Yesterday I drove down to Danville to hear Jane Hirshfield read her poetry. I didn't want to get stuck in traffic so I left really early and had a few hours to spare before the reading. I don't know if you have ever been to Danville, but it is super cute. Lots of little shops and restaurants, salons and even an equestrian shop on the main street I didn't get shots of everything, but I managed to snap a few before the sun got too low on the horizon.
I especially loved the little shops with funky names -- like "Snicker Doodle" (below), and the traditional barber shop with the red and blue striped sign outside, just like when I was a kid.
I had dinner in a superb restaurant called "Sideboard" that made hot chocolate using house-made chocolate and their own, in-house marshmallows. My spinach salad had fresh blueberries and strawberries scattered generously through it, and was topped with feta. The dressing was vanilla pear vinaigrette, and when I asked for salt, my waiter brought hand-ground pink Himalayan salt crystals to my table.

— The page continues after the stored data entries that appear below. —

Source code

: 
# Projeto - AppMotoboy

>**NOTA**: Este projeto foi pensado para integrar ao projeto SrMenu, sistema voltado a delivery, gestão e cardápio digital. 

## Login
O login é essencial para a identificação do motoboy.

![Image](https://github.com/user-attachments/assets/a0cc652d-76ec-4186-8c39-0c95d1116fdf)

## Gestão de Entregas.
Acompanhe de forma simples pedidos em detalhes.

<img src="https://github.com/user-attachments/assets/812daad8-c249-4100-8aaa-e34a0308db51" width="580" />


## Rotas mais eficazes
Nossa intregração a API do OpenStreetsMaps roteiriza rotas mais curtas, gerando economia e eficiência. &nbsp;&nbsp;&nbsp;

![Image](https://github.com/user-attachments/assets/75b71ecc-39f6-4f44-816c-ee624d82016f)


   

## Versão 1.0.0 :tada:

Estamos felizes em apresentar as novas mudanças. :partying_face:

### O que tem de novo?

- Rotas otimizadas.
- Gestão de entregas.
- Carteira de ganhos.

I also came across this very interesting looking building that had a sign on it saying it was a hotel, but it did not look to be used much....although there were odd curtain-looking things hanging in the back windows of what seemed to be an abandoned building. Kind of eerie, to be honest.
You can see the curtains better up close.
And this door, on the ground floor, caught my attention. Beautiful, isn't it?
I finally meandered over to the reading, helped set up the chairs, and got myself a seat in the front row. There were only maybe 15 or 20 of us there, which created a very intimate atmosphere. I got to ask her how to finally master line breaks in my poetry (her answer: practice, practice, practice -- and think of it as music), and I was immersed in the world of presence, silence and the precision of words placed just so by a hand and mind that has been perfecting the skill of crafting poetry for a very long time.
I drove home late at night with the lights of traffic red and white against the blackness feeling immensely blessed to have gotten to heard Jane read. There are few things quite as inspiring to a poet as listening to a fellow poet who has spent years mastering the craft of stringing words together just so, to form a poem. Jane has certainly done that, over and over, and her new book, Come, Thief is a tender, deep collection that invites the reader to draw closer and listen with a greater degree of attention, to the world around us, and our own hearts.
It is late now. Tomorrow morning I have to be up early and out on the Soil Born Farm working with a group of second graders that are coming out on a field trip. I cannot wait! I hope you have a superb Thursday, friends! See you here Friday before another long, glorious weekend!